# 04 Touareg - "Running Gear Fault"



## lappy (Mar 16, 2007)

I bought my loaded v8 new in 04. A couple of years ago i started getting a warning notification "Running Gear Fault Workshop" on the display. This occurs about half the times that I drive the car. I have had the vehicle to the local dealer service department several times regarding this issue, but they don't seem to have a clue.
Does anyone have a suggestion?


----------



## nsho13 (Mar 4, 2005)

*Re: 04 Touareg - "Running Gear Fault" (lappy)*

Well it could be a few things... There is currently an open recall on 04's with air I believe... I was getting a lot of running gear faults and it turned out to be a bad piston ring in the compressor, also I had a bad module...Both replaced under warranty. The problem is the dealer had to keep the rig until they could get the fault to occur, then they pulled the codes. I would bite the bullet and leave it with them....


----------



## Rickanns (Oct 25, 2003)

───

* [JOBS]
a - Retype the stretch of the Touareg thread from "I bought my" through "(Mar 4, 2005)".
b - List every username that appears as a heading in the Touareg thread.

* [SUPPLIED MATERIAL]
───

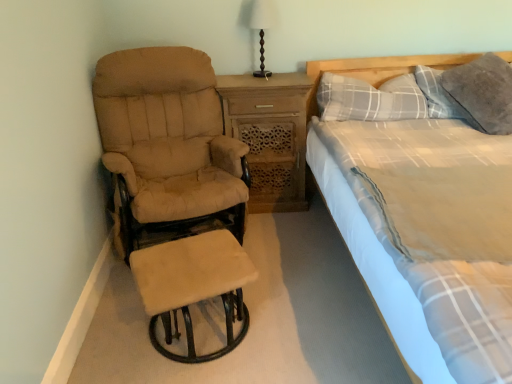
Where is `vacant area to the right of matte brown wooden lamp at upper center`? vacant area to the right of matte brown wooden lamp at upper center is located at coordinates (290, 77).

───

* [SOLUTIONS TO THE PROBLEMS]
a -
I bought my loaded v8 new in 04. A couple of years ago i started getting a warning notification "Running Gear Fault Workshop" on the display. This occurs about half the times that I drive the car. I have had the vehicle to the local dealer service department several times regarding this issue, but they don't seem to have a clue.
Does anyone have a suggestion?


----------



## nsho13 (Mar 4, 2005)

b -
lappy
nsho13
Rickanns